▶ _CONSIGNE DONNÉE 1_
Recopiez à l'identique les lignes de la liste, de celle qui contient «Document page, 1500x844 pixels.» jusqu'à celle qui contient «list Protecting sensitive», ces deux lignes comprises.
***** EXTRAIT FOURNI
Portrait de Molière par Nicolas Mignard

À la WHAT ?

Pendant longtemps, une expression qui me rendait perplexe était « à la une ». Ça semblerait être incorrect vu la séquence de voyelles ; on penserait plutôt à « à l’une ». Mais cet échange entre deux de mes personnes préférées sur Twitter a éclairci le point :

Au cas où ce ne serait pas clair pour les utilisateurs de VoiceOver — je ne sais pas ce qui arrive avec les Tweets embarqués — l’important, c’est que selon Anne-Élisabeth Moutet, « c’est une contraction de « la page une », donc « la une ».

Plus récemment, une autre expression dans un tweet m’a rendu encore plus perplexe :

Encore une fois, au cas où, ça dit :

Quand est-ce que vous avez appris que c’était « à la one again best to fly » et pas « à la walegaine bistoufly » ? moi il y a 7 minutes

Ça pose tant de questions ! À partir de « Ce n’importe quoi veut dire quelque chose ? », finissant avec « Fly ? On vole où ? », en passant par « Et pourquoi pas « l’one » au lieu de « la one » ? » Je dois vous dire que je n’ai pas trouvé de bonnes réponses à toutes ces questions, si seulement pour la même raison qu’il n’y a pas de bonne réponse à la question de ce qui voulait dire Q-bert :

Capture d'écran du jeu vidéo Q-bert des années 80s. Une fois touché par un ennemi, il abandonnait en disant « @!#?@! »
**********
***** ENTRÉES FOURNIES
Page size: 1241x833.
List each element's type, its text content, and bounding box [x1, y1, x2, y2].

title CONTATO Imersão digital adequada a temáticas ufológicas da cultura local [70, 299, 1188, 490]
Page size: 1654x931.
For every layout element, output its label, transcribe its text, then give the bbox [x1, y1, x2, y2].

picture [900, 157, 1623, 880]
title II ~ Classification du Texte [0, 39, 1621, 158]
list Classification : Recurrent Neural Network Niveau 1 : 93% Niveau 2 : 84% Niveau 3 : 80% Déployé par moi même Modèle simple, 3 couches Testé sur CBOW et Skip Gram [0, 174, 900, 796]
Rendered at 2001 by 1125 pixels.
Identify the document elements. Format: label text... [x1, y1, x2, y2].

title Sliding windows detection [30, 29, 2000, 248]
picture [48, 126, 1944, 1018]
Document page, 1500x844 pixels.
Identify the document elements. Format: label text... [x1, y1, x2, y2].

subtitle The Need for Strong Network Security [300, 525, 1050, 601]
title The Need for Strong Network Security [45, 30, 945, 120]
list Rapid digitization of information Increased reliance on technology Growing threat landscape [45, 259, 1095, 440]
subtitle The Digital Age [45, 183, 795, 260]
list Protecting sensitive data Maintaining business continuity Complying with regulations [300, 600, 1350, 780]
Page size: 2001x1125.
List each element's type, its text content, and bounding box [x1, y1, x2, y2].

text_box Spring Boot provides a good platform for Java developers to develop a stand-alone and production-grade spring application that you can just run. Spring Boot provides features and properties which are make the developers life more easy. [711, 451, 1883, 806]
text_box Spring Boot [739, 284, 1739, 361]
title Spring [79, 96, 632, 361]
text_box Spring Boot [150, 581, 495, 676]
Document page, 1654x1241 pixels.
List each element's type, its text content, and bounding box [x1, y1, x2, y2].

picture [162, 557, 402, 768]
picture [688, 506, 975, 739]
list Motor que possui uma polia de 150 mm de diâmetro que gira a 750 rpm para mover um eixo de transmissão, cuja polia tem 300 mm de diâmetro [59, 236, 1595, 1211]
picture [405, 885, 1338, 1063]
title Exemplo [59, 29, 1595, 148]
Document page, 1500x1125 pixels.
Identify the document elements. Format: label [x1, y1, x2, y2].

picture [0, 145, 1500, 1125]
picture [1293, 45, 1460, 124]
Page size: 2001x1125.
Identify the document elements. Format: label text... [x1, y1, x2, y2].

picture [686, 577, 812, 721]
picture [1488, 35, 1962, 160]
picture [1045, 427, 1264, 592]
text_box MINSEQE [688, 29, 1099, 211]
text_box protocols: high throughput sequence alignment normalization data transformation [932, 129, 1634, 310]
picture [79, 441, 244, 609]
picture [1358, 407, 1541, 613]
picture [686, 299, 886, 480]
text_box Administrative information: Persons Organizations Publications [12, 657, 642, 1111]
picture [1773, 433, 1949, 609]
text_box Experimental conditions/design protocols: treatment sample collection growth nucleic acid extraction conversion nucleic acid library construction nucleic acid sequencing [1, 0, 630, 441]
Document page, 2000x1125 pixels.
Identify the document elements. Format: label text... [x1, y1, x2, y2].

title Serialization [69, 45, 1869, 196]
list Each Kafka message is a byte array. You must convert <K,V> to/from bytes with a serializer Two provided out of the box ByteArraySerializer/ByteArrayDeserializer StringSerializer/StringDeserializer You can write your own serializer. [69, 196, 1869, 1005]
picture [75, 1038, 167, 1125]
**********
▶ _CONSIGNE DONNÉE 2_
D'après l'extrait fourni, pourquoi l'expression « à la une » semblait-elle incorrecte, et qu'est-ce qui explique finalement cette forme ?

▶ _RÉSULTAT ATTENDU 1_
Document page, 1500x844 pixels.
Identify the document elements. Format: label text... [x1, y1, x2, y2].

subtitle The Need for Strong Network Security [300, 525, 1050, 601]
title The Need for Strong Network Security [45, 30, 945, 120]
list Rapid digitization of information Increased reliance on technology Growing threat landscape [45, 259, 1095, 440]
subtitle The Digital Age [45, 183, 795, 260]
list Protecting sensitive data Maintaining business continuity Complying with regulations [300, 600, 1350, 780]

▶ _RÉSULTAT ATTENDU 2_
À cause de la séquence de voyelles, on se serait plutôt attendu à « à l'une ». Selon Anne-Élisabeth Moutet, l'expression est une contraction de « la page une », d'où « la une ».